Las Vegas Sun

April 16, 2024

What Republicans’ big win means for Harry Reid’s fight against Yucca Mountain

Yucca Mountain

File photo

Yucca Mountain is located about 90 miles northwest of Las Vegas.

Sen. Harry Reid is undeniably the nation's staunchest opponent of bringing the nation's nuclear waste to Yucca Mountain.

But Republicans' overwhelming sweep in Tuesday's elections may have made things more difficult for Nevada's senior senator.

He's no longer the majority leader of the U.S. Senate, able to stop the bill from getting a vote. And not every member of Nevada's newest delegation to Congress opposes the Yucca plan.

Here's what you need to know about what the 2014 election means for Yucca.

The background

Lawmakers of both parties in Congress would like to see the nation's spent nuclear fuel sitting at decommissioned reactors in their backyards shipped and buried in Yucca Mountain. After all, Congress and President Ronald Reagan approved the site about 90 miles north of Las Vegas in a 1987 bill. Reid and other Nevada officials spurned the legislation as the "screw Nevada" bill.

In 2002, a Republican Congress again agreed to push forward with the proposal. It was a proposition Reid, then in the minority, attempted to fight.

That changed when Democrats took the Senate in 2006 and Reid became the majority leader. Since then, he's single-handedly stopped all pro-Yucca bills at the Senate door. In case that didn't work, he also made sure to bring on a powerful ally in President Barack Obama, who has said he'd veto any spending bill that funds Yucca Mountain.

The government has spent $15 billion developing Yucca, and the Nuclear Regulatory Commission has about $7 million in its nuclear waste fund as of August. Much of that is expected to help study the project's safety, according to agency chairwoman Allison Macfarlane.

The shift in power

But when the new Congress starts up in January, Reid will no longer be the majority leader. Instead, he'll face a Republican Senate and a Republican House of Representatives that very much would like to fund the Yucca project. The Republican-controlled House passed a spending bill in July that contains money to move forward with Yucca.

Reid will still be able to use parliamentary procedures to slow down or block the bill entirely, say Nevada political insiders.
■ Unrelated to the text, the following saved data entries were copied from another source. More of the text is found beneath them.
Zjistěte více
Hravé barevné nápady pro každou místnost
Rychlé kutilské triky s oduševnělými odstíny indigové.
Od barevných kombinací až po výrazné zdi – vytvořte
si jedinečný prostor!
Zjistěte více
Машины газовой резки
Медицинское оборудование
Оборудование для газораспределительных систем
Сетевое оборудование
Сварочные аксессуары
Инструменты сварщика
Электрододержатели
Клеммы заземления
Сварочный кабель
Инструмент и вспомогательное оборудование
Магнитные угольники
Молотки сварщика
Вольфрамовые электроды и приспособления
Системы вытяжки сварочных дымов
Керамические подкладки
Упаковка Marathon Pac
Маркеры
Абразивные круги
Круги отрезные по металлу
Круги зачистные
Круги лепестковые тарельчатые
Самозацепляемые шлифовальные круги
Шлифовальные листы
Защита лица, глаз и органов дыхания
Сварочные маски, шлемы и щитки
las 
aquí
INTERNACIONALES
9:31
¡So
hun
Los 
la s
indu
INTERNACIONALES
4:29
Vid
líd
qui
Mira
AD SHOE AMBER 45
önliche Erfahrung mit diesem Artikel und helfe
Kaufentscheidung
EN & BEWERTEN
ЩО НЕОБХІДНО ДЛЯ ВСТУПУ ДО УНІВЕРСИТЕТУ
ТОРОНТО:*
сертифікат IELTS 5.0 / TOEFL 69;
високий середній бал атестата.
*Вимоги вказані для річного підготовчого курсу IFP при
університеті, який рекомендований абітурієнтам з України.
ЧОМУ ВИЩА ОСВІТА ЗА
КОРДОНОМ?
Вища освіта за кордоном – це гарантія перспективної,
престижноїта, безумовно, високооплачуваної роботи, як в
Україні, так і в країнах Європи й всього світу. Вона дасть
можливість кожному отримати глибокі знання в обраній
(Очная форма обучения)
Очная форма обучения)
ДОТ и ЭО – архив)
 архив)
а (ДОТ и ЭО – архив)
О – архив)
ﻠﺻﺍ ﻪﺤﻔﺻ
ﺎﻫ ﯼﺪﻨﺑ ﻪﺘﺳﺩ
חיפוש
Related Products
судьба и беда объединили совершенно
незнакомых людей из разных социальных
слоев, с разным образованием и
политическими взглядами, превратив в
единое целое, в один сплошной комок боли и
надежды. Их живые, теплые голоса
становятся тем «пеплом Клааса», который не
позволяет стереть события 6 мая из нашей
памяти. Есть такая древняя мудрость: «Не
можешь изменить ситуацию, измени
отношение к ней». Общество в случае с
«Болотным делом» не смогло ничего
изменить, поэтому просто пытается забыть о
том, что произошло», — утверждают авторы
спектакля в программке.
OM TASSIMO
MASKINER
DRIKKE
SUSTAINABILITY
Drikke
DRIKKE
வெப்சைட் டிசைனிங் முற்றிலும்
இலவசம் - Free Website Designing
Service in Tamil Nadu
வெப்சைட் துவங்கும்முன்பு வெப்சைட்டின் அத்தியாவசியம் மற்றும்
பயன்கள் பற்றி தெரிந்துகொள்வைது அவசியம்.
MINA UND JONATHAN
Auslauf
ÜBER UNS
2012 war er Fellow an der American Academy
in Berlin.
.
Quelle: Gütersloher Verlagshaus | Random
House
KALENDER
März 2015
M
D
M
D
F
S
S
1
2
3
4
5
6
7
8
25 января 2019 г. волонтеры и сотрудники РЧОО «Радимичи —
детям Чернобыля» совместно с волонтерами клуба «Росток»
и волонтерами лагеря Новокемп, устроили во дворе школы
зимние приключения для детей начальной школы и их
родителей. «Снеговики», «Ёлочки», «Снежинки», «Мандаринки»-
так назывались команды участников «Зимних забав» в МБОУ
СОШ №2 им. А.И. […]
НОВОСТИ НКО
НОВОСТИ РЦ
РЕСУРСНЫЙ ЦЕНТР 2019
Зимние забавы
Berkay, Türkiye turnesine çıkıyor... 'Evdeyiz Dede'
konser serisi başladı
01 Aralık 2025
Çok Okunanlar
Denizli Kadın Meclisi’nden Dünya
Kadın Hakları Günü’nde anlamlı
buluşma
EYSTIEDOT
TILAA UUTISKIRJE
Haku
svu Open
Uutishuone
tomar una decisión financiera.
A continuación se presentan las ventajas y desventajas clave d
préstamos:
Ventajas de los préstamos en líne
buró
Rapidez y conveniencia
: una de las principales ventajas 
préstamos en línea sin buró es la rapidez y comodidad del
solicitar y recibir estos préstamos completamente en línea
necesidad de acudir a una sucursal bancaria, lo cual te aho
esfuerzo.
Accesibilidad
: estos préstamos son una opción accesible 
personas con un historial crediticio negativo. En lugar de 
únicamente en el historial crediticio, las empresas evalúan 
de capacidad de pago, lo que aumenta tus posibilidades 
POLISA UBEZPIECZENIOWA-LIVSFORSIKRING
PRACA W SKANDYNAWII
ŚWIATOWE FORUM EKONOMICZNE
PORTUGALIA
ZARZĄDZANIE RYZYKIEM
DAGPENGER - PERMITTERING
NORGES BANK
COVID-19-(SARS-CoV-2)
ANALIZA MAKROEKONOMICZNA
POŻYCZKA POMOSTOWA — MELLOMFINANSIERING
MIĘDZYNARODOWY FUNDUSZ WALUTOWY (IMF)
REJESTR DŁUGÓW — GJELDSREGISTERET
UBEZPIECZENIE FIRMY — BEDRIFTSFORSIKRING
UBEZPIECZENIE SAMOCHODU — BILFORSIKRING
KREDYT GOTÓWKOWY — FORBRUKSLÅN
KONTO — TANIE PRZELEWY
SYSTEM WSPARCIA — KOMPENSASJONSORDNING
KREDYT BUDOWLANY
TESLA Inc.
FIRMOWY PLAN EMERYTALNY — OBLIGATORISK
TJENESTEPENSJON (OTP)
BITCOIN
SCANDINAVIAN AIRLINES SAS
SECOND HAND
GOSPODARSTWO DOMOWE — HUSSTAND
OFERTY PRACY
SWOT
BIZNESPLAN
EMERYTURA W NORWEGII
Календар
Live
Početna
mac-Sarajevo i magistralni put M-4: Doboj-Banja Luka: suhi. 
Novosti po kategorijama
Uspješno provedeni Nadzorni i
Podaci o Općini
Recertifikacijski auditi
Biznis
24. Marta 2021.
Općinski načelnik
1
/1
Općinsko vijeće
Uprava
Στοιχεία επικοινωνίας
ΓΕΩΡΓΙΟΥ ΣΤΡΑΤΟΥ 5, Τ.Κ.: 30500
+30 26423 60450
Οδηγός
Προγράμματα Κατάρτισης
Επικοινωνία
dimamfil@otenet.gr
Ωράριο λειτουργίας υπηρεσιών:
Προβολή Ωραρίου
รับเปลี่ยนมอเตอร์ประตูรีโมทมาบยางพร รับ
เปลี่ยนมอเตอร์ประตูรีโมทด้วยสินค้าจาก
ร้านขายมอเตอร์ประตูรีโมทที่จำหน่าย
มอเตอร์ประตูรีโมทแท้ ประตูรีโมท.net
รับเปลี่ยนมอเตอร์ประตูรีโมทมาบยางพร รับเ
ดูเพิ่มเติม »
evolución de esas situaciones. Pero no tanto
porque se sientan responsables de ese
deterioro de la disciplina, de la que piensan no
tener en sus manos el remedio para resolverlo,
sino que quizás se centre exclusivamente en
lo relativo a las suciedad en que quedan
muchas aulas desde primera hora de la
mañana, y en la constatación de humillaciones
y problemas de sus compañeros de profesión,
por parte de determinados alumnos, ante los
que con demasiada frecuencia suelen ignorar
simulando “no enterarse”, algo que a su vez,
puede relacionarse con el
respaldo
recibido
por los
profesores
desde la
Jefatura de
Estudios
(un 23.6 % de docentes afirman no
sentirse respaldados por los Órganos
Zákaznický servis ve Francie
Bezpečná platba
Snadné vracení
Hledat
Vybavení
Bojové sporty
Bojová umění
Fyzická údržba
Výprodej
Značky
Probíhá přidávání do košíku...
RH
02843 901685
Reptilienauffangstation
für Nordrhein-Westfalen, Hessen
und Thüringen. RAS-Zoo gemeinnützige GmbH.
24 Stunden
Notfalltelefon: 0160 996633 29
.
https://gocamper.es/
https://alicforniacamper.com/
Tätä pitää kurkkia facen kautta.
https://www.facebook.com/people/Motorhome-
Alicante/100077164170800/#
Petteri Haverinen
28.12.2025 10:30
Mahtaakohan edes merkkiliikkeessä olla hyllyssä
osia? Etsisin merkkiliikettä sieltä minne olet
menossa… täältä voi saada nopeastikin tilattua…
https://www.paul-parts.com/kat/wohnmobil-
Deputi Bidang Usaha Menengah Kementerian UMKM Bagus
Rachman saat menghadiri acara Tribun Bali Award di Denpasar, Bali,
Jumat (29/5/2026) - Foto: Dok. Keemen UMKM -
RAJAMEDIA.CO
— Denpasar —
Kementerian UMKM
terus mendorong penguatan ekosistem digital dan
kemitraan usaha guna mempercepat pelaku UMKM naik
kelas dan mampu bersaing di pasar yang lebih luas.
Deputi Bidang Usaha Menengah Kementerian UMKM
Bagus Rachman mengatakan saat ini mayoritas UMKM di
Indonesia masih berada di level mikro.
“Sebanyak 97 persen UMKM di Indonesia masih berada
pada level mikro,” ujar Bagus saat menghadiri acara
The worst-case scenario would be a bill that gets through Congress but stops at Obama's desk. (A post-election public feud between Reid's chief of staff and top Obama aides this week shouldn't change Yucca's future.)

Another wrinkle in Reid's plan

But a Republican Congress isn't the only challenge Reid faces.

Nevada's newest member to Congress, Assemblyman Cresent Hardy, is on record supporting the Yucca project. The 4th Congressional District, which elected Hardy on Tuesday, encompasses Nye County and the site of the proposed project.

Hardy said in an April primary debate he's in favor of moving forward on Yucca, so long as it can be done safely. And on Thursday, Nye County Commissioner Dan Schinhofen told KNPR he believes he has Hardy's support for the plan.

Until now, Nevada's congressional delegation has unanimously opposed the project. Outgoing Rep. Steven Horsford, a Democrat who lost to Hardy, railed against it while in Congress, despite some people in the rural part of the district who were optimistic about the jobs the plan might bring.

When the new Congress starts up in 2015, a divided Nevada delegation on Yucca will make things that much tougher for Reid.

What's next?

There's a good chance it will move forward in the next few months.

In October, amid the heat of the elections, the federal agency in charge of Yucca Mountain released a long-awaited report confirming the site as a safe spot.

The Nuclear Regulatory Commission's findings will give Republicans in Congress even more momentum to push a bill through restarting the project. They could start debating it as soon as this fall during the lame duck session of Congress. That's when Congress must pass spending bills to keep the federal government open.

All of this presents a challenge for Reid, who will have to find a way to stop the plan without the full support of Congress or even his delegation.